今日は昨日より長めの更新となります;w;

昨日から二章最終イベント開催なのです;w;

 深夜に考え事をしていた為か、陰キャの俺には今まで味わった事の無いストレスが原因か分からないが、夏祭り当日の朝、俺は昼過ぎに目を覚ました。

 気温は非常に高いがカーテンの揺れから風の強さに関しては撫でるくらいだろうと気象予報士の真似事を脳内でしてみる。汗で背中にへばりつくシャツが気持ち悪くて仕方がない。

 シャワー室へ移動する前に、スマホを確認すると、藤木田と黒川からのメッセージの他に笠木からのメッセージ。

 そして通知は切ってあった為、分からなかったがグループチャットでも夏祭りの話題で盛り上がっている文面が流れてきていた。

 俺はその中で笠木からのメッセージのみを開封して予定に間違いが無い事を確認してスマホをベッドに放り投げてシャワーを浴びに行く。


 温水プールに近い温度に調節してノズルから流れる水で寝癖の付いた髪を掻き上げるように濡らしていく。

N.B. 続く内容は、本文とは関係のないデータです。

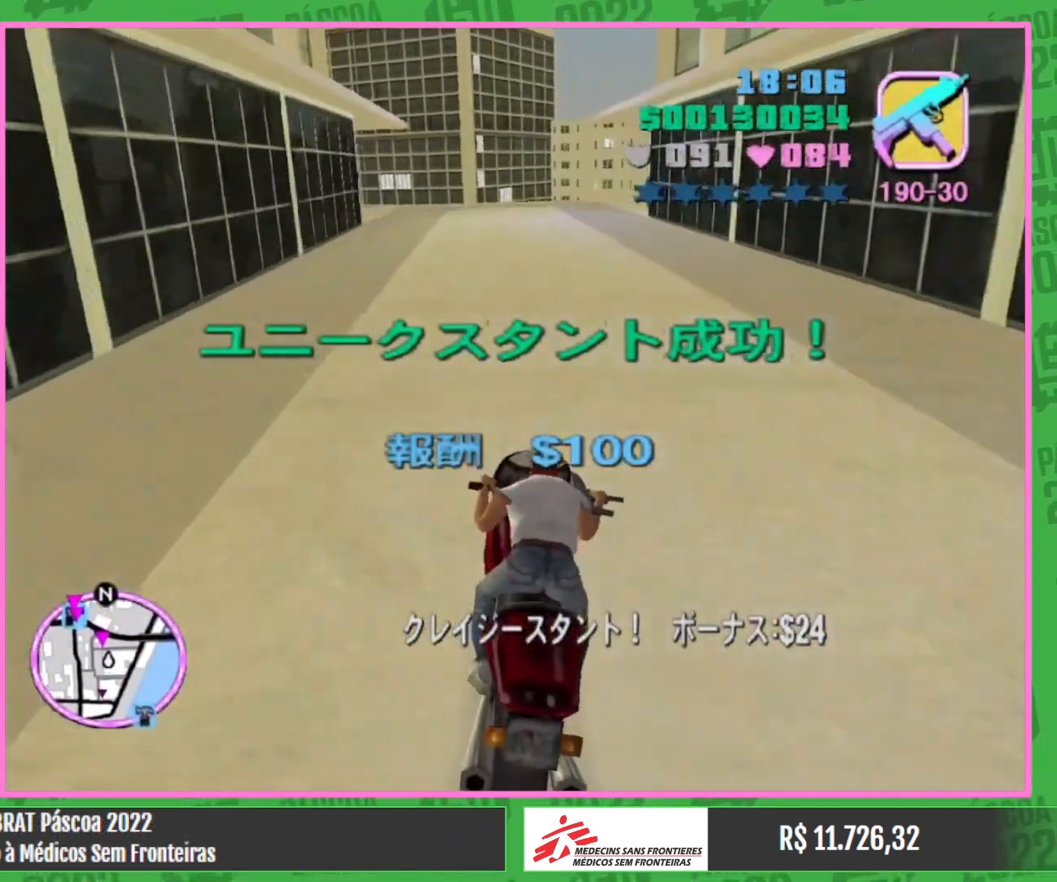
{"keys": [], "mouse": [], "events": []}
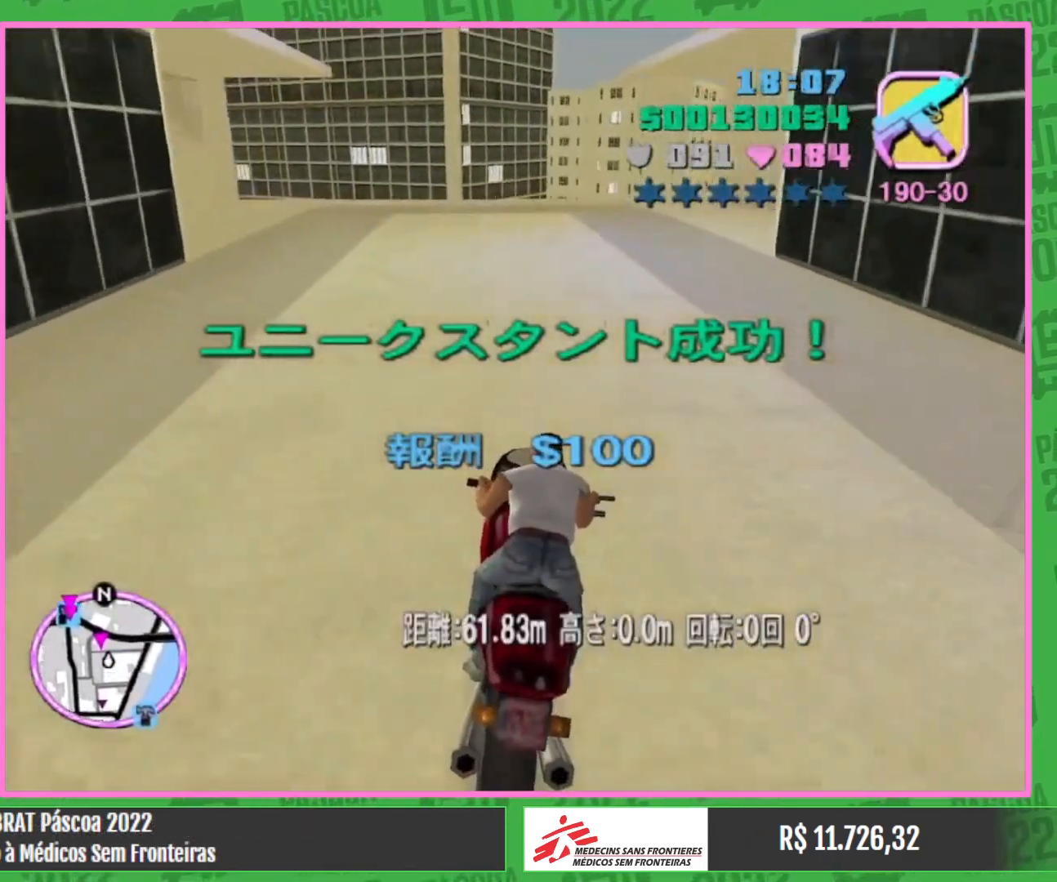
{"keys": [], "mouse": [], "events": []}
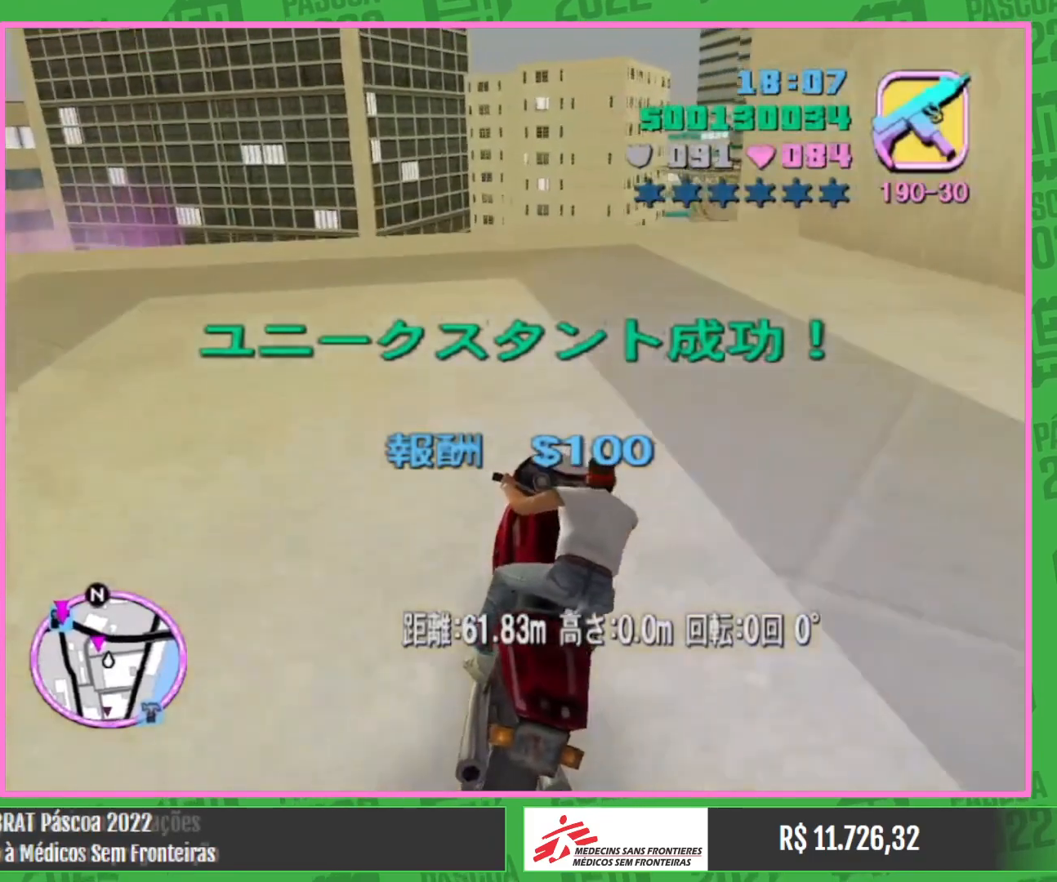
{"keys": [], "mouse": [], "events": []}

 気を引き締めるようにシャワーを浴びて汗は流せど、俺の脳内の毒素までは洗い流せない。今日という日に関してはセーブ&ロードをこれほどまでに欲した日は無い。


 願わくば、青春の隅っこの方にいた五月前半まで俺を戻してくれないだろうか……?

 現実にそんな便利機能は無いのは分かっているし宿泊研修どころか、これまでの俺の努力を否定する考えだと気付き自分自身に腹が立つ。


 そして……戻したとしても俺は同じ行動をするだろう。

 ヒロインに魅せられてヒーローに憧れて、君の主人公になりたくて、柄にもなく青春の隅っこの方から青春のど真ん中にいる笠木の元へ走る。

 自分の事なんだ、よく分かっている。



 ――だったら迷うな。


 俺は自分に言い聞かせるように、何度も何度も脳内で本心を殺し続ける。これが正しいのか正しくないのかは俺では分からない。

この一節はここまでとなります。